Magenta, a town of Lombard v, Italy, about 5 m. from the E. (left) bank of the Ticino and 15 m. W. of Milan, with which city it communicates by railway and canal; pop. about 5,000. It is the first stage on the road from Novara to Milan, being nearly equidistant from the two places. On June 4, 1859, a great battle was fought here between the allied French and Sardinians, under the emperor Napoleon III. and King Victor Emanuel, and the Austrians commanded by Count Gyulai. The French suddenly crossed the Po at Casale (May 31), and, while the Sardinians menaced Mortara, moved toward the north, and threw three bridges across the Ticino at Turbigo, about 8 m. above Magenta. The Austrians thereupon withdrew across the river into the Lombard territory. On June 4 MacMahon's corps, followed by a division of the imperial guard and one of the Sardinian army, having crossed at Turbigo on the preceding day, marched along the left bank toward Magenta, while the emperor in person advanced with the grenadier division of the imperial guard to occupy the bridge of Buffalora, leaving orders for Canrobert to follow.
The grenadiers began the contest at noon, and after two hours' fighting took possession of the heights on the canal, in the face of an Austrian force of 125,000. The bridge was seven times taken and lost, but the arrival of Canrobert turned the scale in favor of the French. In the mean time MacMahon's advance from Turbigo had been several times checked by the Austrians, who on evacuating Buffalora concentrated the principal part of their force between him and Magenta.

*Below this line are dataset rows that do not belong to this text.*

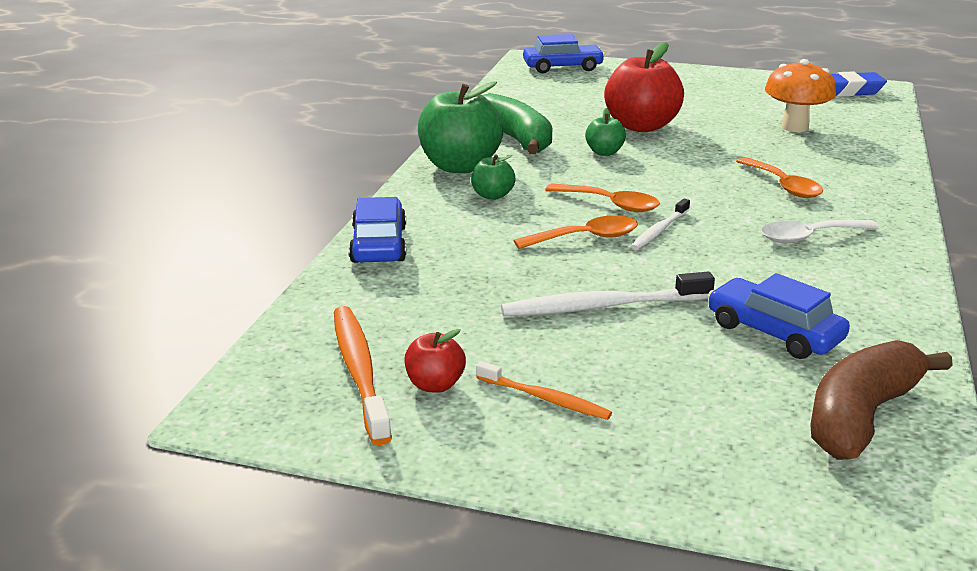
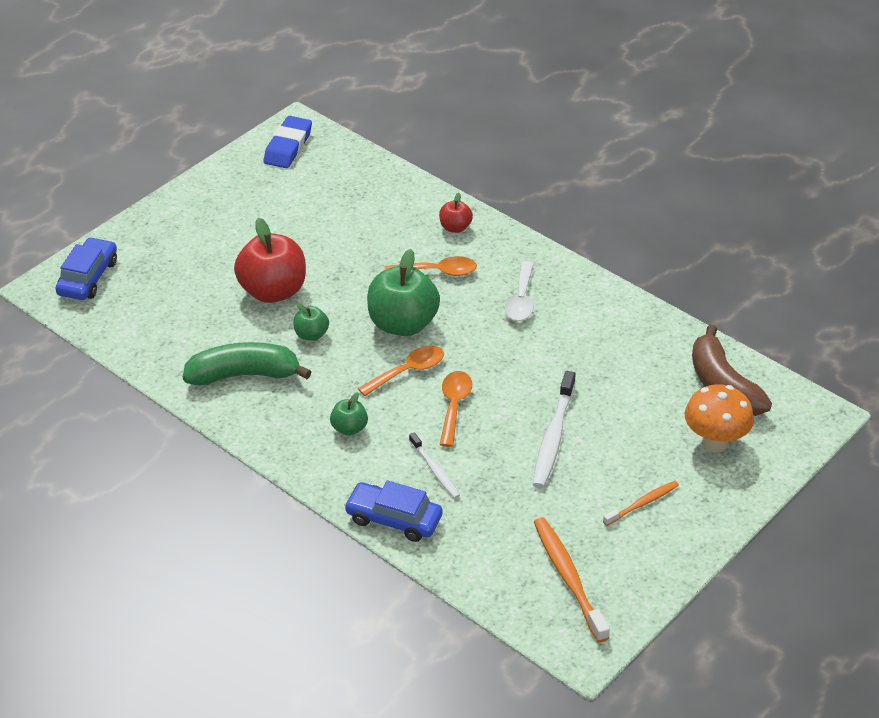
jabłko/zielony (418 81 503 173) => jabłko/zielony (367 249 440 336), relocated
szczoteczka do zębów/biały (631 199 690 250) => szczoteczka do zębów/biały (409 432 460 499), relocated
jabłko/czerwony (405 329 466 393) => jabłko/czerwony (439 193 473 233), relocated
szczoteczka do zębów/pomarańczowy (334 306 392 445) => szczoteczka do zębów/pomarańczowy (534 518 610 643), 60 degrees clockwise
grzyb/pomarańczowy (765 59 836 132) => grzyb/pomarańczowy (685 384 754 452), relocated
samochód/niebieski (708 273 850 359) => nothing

The French 45th regiment of the line made a successful attack upon a farm house defended by two Hungarian regiments, and Gen. Auger planted a battery of 40 guns on the railway, from which he poured a tremendous fire upon the Austrians in flank. On reaching the town of Magenta, MacMahon found it occupied by 7,000 of the enemy under Clam-Gallas, and the second army corps under Prince Liechtenstein. The combat here was terrible, as both sides felt Magenta to be the key of the position. The French took it house by house. At 8 1/2 P. M. Gyulai ordered a general retreat, leaving four guns in possession of the French. His official report gave his own loss at 9,713 killed, wounded, and missing,' and that of the enemy at 6,000 or 7,000 killed and wounded.
The French accounts acknowledged a loss of 4,957, and estimated that of Gyulai at 20,000, including 7,000 prisoners. The results of the battle were the evacuation of Lombardy by the Aus-trians. MacMahon was created a marshal of France and duke of Magenta.